In the Prime Minister's Office, Ariel Sharon is beginning to worry that Finance Minister Binyamin Netanyahu may really plan to resign from the government shortly before the disengagement plan is implemented, according to a report in the mainstream press. Netanyahu's staff firmly denied the report, saying that he intends to remain finance minister until the next elections, which are currently scheduled for November 2006.

If at first the Prime Minister's Office felt some small concern over the possibility of a resignation, now the staff seems certain that Netanyahu is planning to lay a surprise on them. For some inexplicable reason when politicians say `no' they mean `yes' and when they say `yes' they mean `no.' That's just the way they are. This applies to Netanyahu and definitely to Sharon and the rest of the distinguished members of the political establishment.

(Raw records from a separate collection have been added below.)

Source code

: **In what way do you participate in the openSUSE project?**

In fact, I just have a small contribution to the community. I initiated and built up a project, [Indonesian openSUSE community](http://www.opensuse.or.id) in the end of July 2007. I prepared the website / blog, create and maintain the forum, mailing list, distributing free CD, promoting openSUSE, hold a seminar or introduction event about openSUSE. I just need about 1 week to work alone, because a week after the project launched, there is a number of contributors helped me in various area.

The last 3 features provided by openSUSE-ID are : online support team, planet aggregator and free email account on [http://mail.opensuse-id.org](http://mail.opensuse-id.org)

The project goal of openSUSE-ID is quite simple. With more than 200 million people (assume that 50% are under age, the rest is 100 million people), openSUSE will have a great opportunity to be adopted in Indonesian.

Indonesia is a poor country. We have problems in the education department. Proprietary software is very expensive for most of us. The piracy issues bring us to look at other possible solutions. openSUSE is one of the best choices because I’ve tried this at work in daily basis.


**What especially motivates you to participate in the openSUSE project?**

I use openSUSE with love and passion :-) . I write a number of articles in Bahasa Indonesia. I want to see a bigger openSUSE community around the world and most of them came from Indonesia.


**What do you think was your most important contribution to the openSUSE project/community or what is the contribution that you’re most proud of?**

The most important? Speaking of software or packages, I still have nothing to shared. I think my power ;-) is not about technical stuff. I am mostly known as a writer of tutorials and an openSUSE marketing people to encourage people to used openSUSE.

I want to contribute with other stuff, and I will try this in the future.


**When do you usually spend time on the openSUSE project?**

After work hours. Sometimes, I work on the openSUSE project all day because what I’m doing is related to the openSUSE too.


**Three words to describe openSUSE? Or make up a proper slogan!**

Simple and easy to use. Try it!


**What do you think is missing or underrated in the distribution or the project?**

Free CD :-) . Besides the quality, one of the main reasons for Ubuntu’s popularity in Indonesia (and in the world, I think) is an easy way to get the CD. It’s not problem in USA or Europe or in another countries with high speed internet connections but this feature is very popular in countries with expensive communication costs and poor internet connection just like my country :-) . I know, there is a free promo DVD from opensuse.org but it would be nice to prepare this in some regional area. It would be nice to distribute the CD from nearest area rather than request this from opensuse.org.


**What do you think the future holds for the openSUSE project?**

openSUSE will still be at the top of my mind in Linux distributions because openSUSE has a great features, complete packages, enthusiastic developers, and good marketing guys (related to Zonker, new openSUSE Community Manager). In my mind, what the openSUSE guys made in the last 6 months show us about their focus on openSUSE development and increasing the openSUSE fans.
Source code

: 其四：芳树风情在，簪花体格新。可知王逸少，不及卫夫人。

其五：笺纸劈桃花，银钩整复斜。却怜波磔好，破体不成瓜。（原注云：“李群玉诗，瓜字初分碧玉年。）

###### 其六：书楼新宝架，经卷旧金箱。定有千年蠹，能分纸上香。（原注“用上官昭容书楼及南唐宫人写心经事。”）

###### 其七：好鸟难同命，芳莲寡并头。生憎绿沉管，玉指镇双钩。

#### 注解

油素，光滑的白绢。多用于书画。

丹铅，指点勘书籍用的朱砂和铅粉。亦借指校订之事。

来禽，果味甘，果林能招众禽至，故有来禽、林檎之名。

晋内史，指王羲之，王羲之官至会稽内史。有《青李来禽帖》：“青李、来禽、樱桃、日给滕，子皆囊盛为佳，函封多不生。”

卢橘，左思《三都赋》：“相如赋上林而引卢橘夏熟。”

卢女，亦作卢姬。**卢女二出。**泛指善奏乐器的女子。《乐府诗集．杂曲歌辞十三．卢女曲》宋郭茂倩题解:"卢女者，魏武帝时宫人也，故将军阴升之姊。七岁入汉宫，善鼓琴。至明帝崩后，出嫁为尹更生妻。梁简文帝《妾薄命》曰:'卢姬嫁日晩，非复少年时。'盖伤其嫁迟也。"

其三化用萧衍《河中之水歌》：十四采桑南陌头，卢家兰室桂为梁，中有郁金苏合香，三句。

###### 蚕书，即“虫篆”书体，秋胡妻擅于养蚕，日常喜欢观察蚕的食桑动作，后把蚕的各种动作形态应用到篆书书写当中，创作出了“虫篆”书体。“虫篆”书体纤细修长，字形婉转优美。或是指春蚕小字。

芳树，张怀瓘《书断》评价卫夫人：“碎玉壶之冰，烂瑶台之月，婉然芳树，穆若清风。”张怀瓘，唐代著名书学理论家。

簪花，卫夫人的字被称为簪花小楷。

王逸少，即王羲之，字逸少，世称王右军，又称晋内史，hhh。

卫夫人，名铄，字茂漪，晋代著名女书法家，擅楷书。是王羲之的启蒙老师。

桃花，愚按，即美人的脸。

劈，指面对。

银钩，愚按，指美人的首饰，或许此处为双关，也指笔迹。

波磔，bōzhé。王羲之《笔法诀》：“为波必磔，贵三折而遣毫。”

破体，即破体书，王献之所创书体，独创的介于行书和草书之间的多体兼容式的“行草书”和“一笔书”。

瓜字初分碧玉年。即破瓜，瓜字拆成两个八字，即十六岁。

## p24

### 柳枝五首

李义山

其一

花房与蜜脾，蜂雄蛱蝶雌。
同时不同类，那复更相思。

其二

Netanyahu has two more important reforms on his agenda: a reform of the banking market and capital market and another tax reform. Once they are complete Netanyahu will have essentially completed what he set out to accomplish in the Finance Ministry during this term.

Both pieces of legislation are very weighty and complex and they both stand to have a major impact on the Israeli economy for years to come. Laws like this are not legislated in a flash. Meetings have to be held over an extended period of time to hear all of the experts, both for and against, to hear all of the alternatives and then to set about legislating.

Netanyahu wants to complete this legislation by the end of the Summer Session of the Knesset, less than two months from now, although the tax reform has not even been brought for its first reading in the Knesset so far. The other law, based on the recommendations of the Bachar Committee, has begun to be discussed by the Finance Committee, but committee members are already complaining that someone is trying to speed it through—and these gripes are not necessarily coming from the opposition benches.

The disengagement plan is scheduled to be implemented immediately following the Summer Session, right after Tisha B'Av sometime in the middle of August. All those who heard Netanyahu's timetable for the completion of these two pieces of legislation began to suspect that the Finance Minister had something up his sleeve.

According to the original government decision the disengagement plan must be passed in four separate votes, each on a different phase of settlement evacuation. Whether this will actually take place or whether Sharon will change the rules of the game remains unclear. In any case when Netanyahu appeared before the members of the Likud Bureau three weeks ago he announced that the next time the disengagement plan is brought before the government he would vote against it.

Of course a minister is permitted to vote against any proposal he objects to within the government, but this announcement, together with his race against time to pass the two reform bills, alerted the Prime Minister's Office. And now that his staff has issued a denial, Sharon and his supporters are convinced their concerns are founded. Netanyahu could have ignored the rumors, scoffed at them or issued a regular denial. But a sweeping denial—that's another story. That raises suspicions. For things are usually their opposite and the stronger a politician makes himself out to be, the greater the implication that the opposite is true. This is the law of the jungle that is called politics.